As for Callan, we seemed to move together and around each other like a well-oiled machine. There was never an uncomfortable moment in his presence, which wasn’t exactly normal for me. The girl who usually takes her time getting used to new people.
Trudy was still a bit of a mystery to me, and not even Ella said too much about her. Sometimes at night I’d hear her climb the stairs and sneak down to his room. Only to hear her footsteps retreating seconds later followed by muffled tears.
I find that I can’t fall asleep until I hear those footsteps at night, like a routine. Always my body would tense up as I listen to hear if he’d accept her. Their relationship was a strange one for sure.
It was obvious he didn’t like her, not even a little bit. But still he didn’t seem to mind her being here, even though she wasn’t allowed near the baby. Weird!
And my dreams. By the third night I found that I was rushing through the day, looking forward to nightfall. To that secret time alone in bed when he visited me in my dreams. It had become an obsession.
It was always a struggle between sitting out on the porch with the real Callan, listening to the soothing timbre of his voice, or rushing up to bed to fall into his arms in my dreams.
We’d fallen into the habit of spending more and more time together in the evenings after dinner. Once Trudy disappeared into the shadows and the baby was down for the night, it was just the two of us, alone.
Outside at night became a whole other world. Under the dark blue sky blanketed with stars, the crickets singing in the grass as the frogs seemed to answer them from the pond.
You could almost get lost in the euphoria that always seemed to descend as soon as the sun went down in the sky. I love that time of the evening, between dusk and full dark.
When everything seemed still and eerily quiet. As if there was no other place in existence. And we were the only two people in the world. Us, and the sweet b
aby asleep upstairs.
That’s when I’d learn all about what he’d done with his day. I never thought I’d find such pleasure in hearing about cows and sheep and the cotton and bean fields that had been part of his family since the beginning.
He was such a great story teller I could almost see his day play out in my minds’ eye. Sometimes it was hard not to be lulled into a trance just by listening to the strong cadence of his tone. And more than once I wondered at the strange power his voice seemed to hold over me.

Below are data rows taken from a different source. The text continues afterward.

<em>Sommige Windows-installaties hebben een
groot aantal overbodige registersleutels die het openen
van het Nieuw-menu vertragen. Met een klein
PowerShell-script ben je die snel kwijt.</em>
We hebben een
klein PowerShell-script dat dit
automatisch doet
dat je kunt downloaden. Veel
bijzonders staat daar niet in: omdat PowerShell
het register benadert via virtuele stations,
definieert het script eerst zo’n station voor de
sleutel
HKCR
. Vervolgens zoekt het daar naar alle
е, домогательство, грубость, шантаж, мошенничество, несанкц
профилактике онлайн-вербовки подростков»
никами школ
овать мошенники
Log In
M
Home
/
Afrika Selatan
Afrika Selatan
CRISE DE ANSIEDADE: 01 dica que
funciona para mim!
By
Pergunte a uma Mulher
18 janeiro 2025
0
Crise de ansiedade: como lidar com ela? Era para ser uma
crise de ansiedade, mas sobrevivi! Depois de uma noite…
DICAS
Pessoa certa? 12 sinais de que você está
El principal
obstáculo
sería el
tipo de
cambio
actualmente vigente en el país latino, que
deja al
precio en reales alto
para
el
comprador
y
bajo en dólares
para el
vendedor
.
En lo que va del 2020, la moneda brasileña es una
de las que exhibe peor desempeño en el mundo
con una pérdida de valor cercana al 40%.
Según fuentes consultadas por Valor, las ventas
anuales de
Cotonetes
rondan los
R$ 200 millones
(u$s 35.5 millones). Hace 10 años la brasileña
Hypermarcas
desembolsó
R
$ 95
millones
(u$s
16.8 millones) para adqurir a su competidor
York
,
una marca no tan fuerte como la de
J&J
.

It was during those moments, the two of us alone in the coolness of the coming night, that he shared more of himself with me.
It was then I learned of his love for working on the oil rig, which as it turns out, is part of his family’s many business holdings, but that his heart was really here on his family’s land.
The land that has been in their hands since it was first settled over two hundred years earlier. The land he wanted his daughters and sons to one day inherit.
“Now that Belle is getting older, I think I might stick around here more often though. She needs her daddy to look after her.” I don’t know why him saying that should make my heart pitter-patter but it did.
I love the way he loves that little girl. The way he sometimes looks at her like she’s a miracle and he’s lucky to have her. It touches my heart deeply.
What’s more, those times alone with him has helped me to heal in a way I never expected. In fact, just being here has gone a long way in doing that.
My days are filled with too many new wonders for me to dwell too much on the past. The old house with it’s centuries of history, with it’s hidden secrets, just waiting to be revealed, have occupied my mind completely.
The past! Has it only been a few short days since I arrived here? Somehow it feels much longer. Like half a lifetime. That’s just one of the strange things about this place.
It’s almost like the house has opened its arms and welcomed me. Now I feel comforted and safe. And never more so than when I’m with him.
We were once again sitting on the two peacock feather shaped cane chairs that sat at the far end of the verandah. Sipping our evening tea, listening to the symphony of the night creatures and enjoying the cool refreshing breeze.